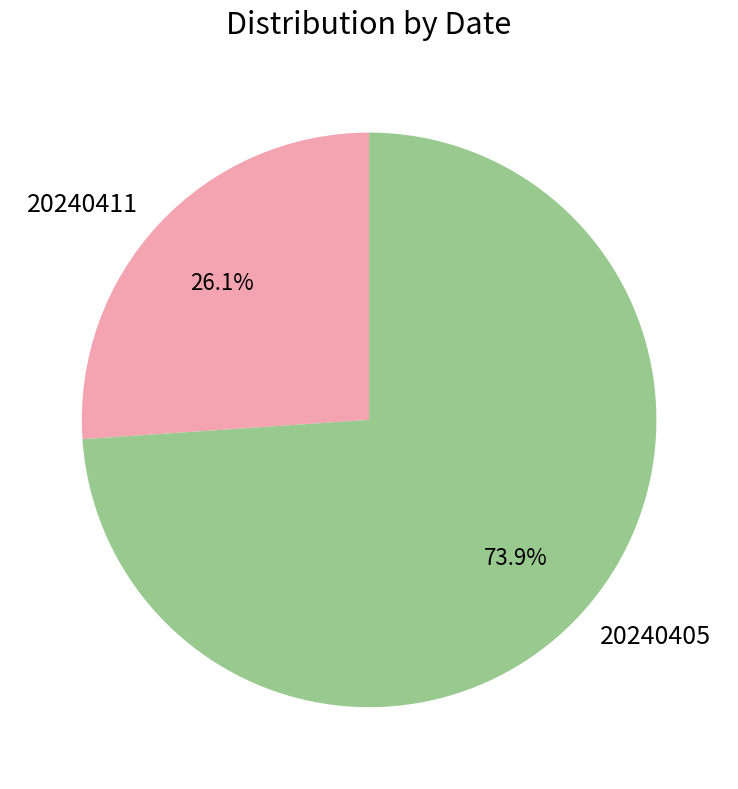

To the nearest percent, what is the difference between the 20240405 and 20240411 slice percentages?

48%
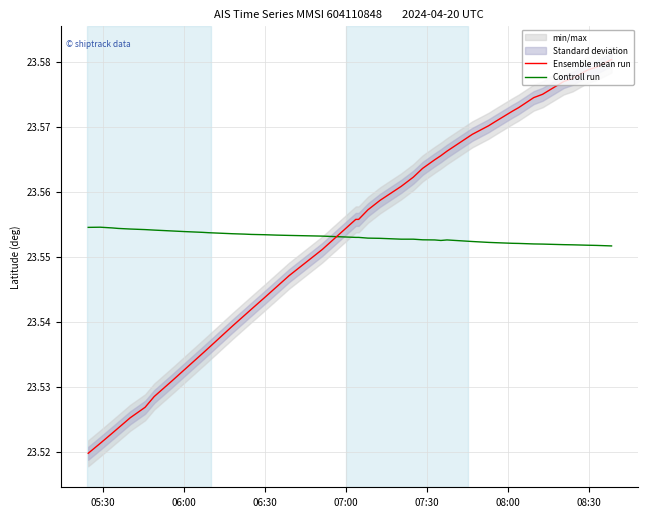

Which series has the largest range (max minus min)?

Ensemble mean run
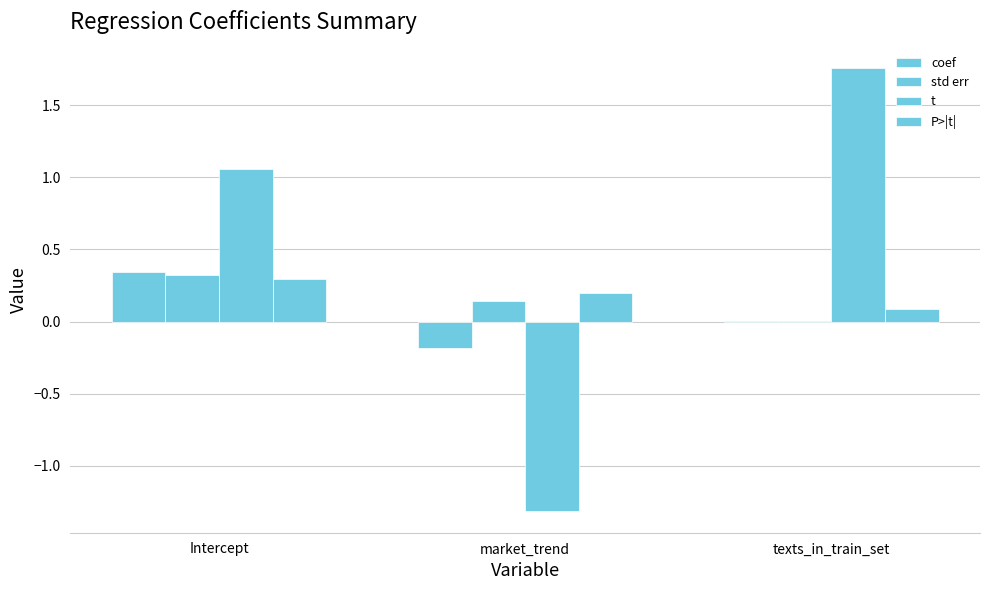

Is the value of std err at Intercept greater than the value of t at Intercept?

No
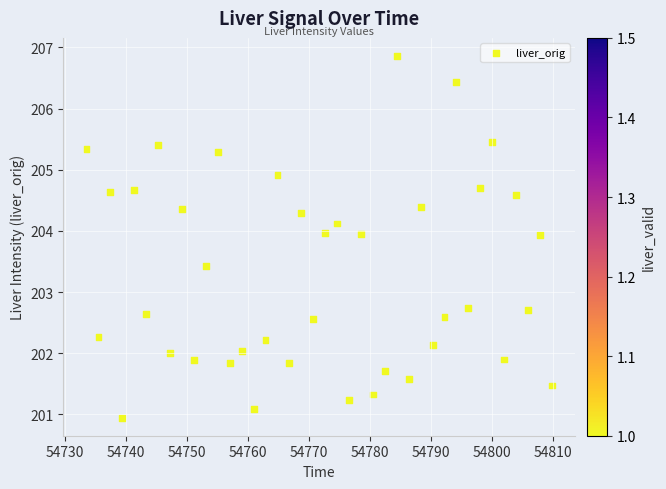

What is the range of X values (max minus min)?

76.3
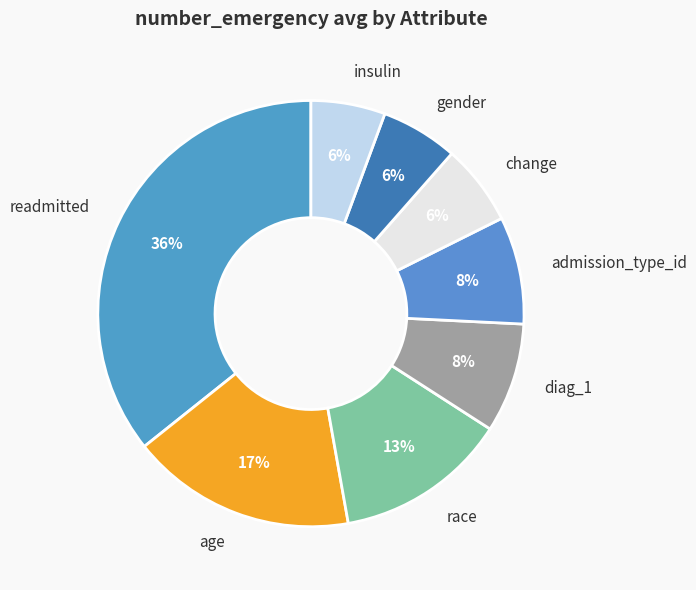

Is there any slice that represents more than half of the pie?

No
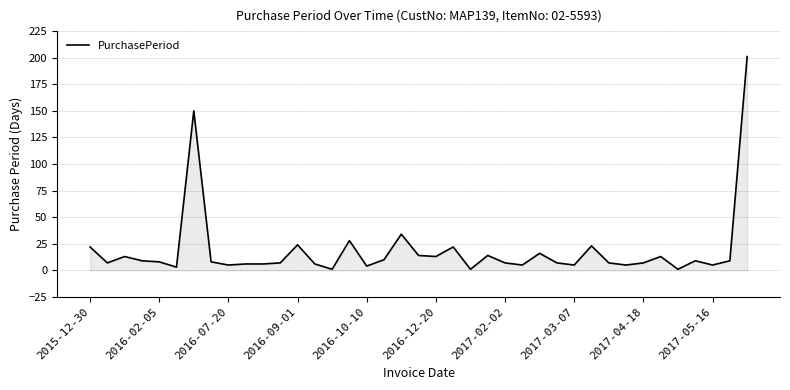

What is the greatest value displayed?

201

+--

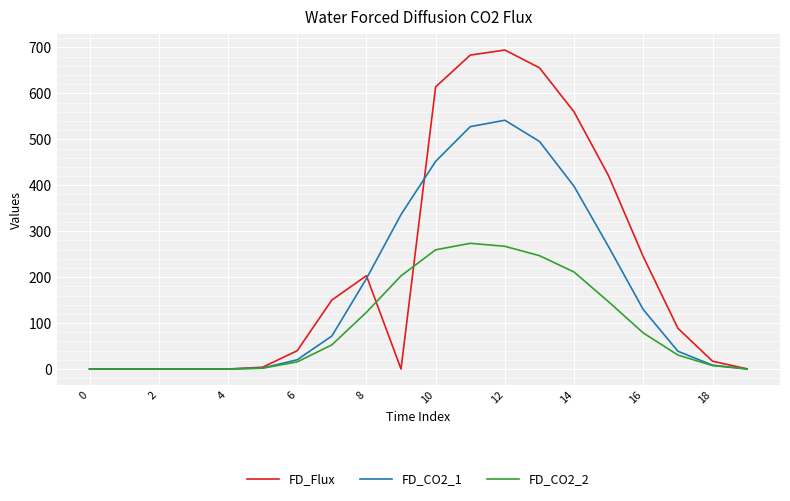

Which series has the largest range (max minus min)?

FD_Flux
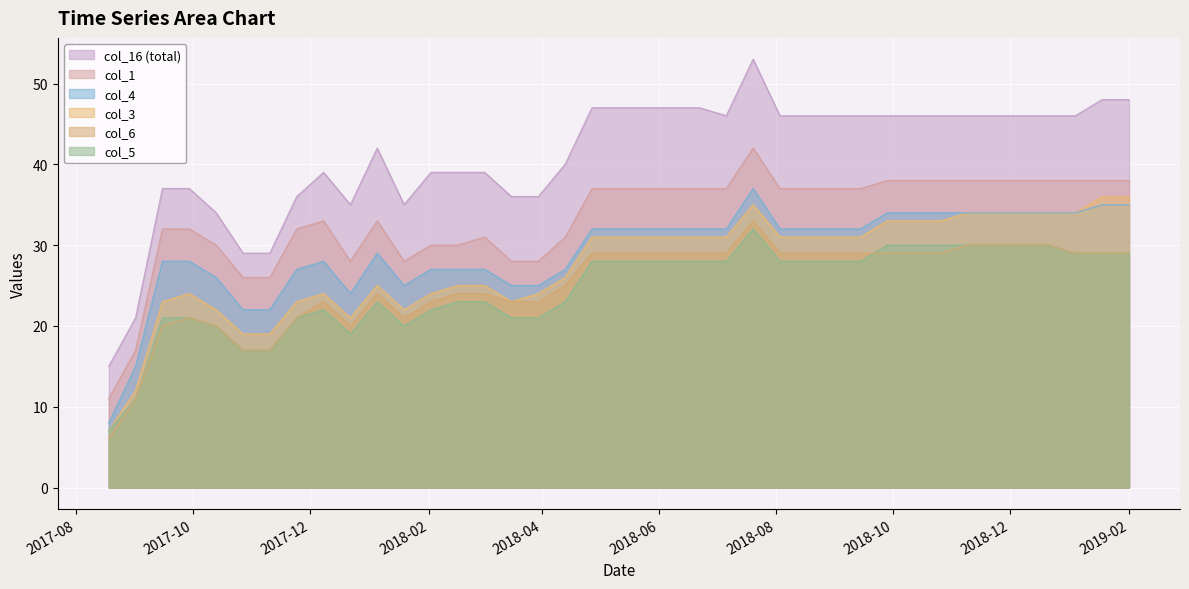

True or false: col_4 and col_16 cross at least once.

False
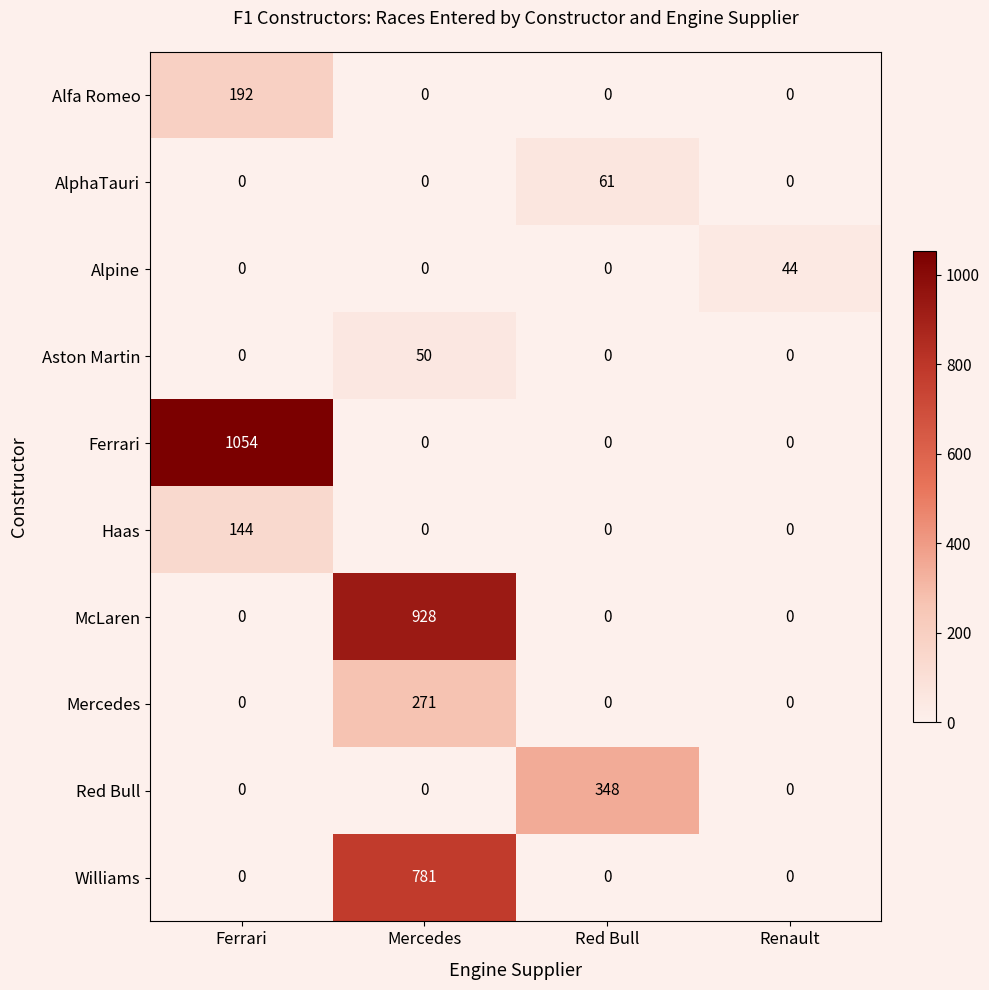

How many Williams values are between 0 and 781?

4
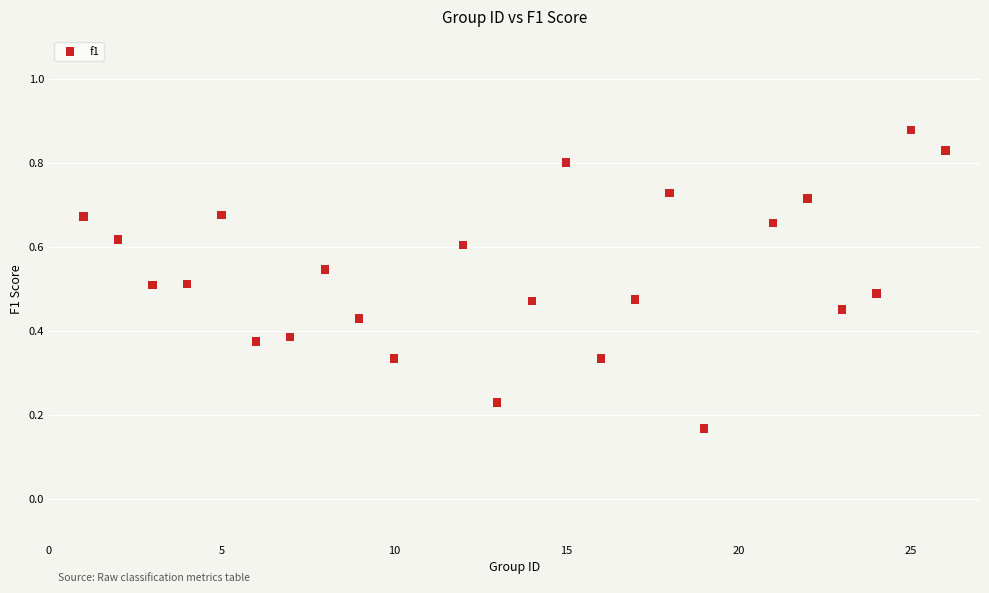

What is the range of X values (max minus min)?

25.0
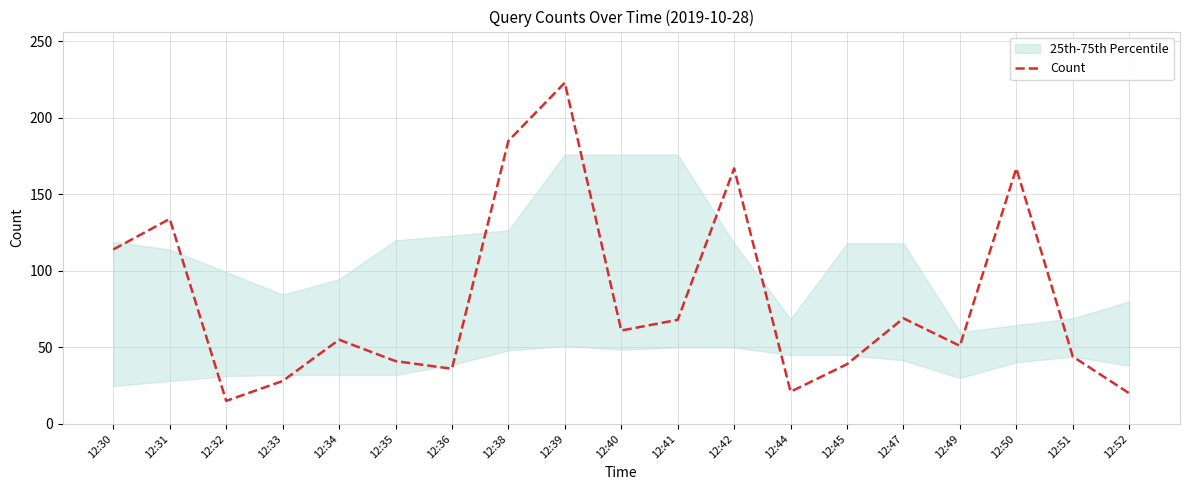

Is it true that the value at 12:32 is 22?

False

+--

▸ WORK INSTRUCTION: Revise the data from the line with "To the nearest" up to and including the line with "What is the greatest value displayed?", replacing "slice" with "wedge" and leaving everything else unchanged. Return only those lines, without the pictures.

▸ RESPONSE BELOW:
To the nearest percent, what is the difference between the 20240405 and 20240411 wedge percentages?

48%

Which series has the largest range (max minus min)?

Ensemble mean run

Is the value of std err at Intercept greater than the value of t at Intercept?

No

What is the range of X values (max minus min)?

76.3

Is there any wedge that represents more than half of the pie?

No

What is the greatest value displayed?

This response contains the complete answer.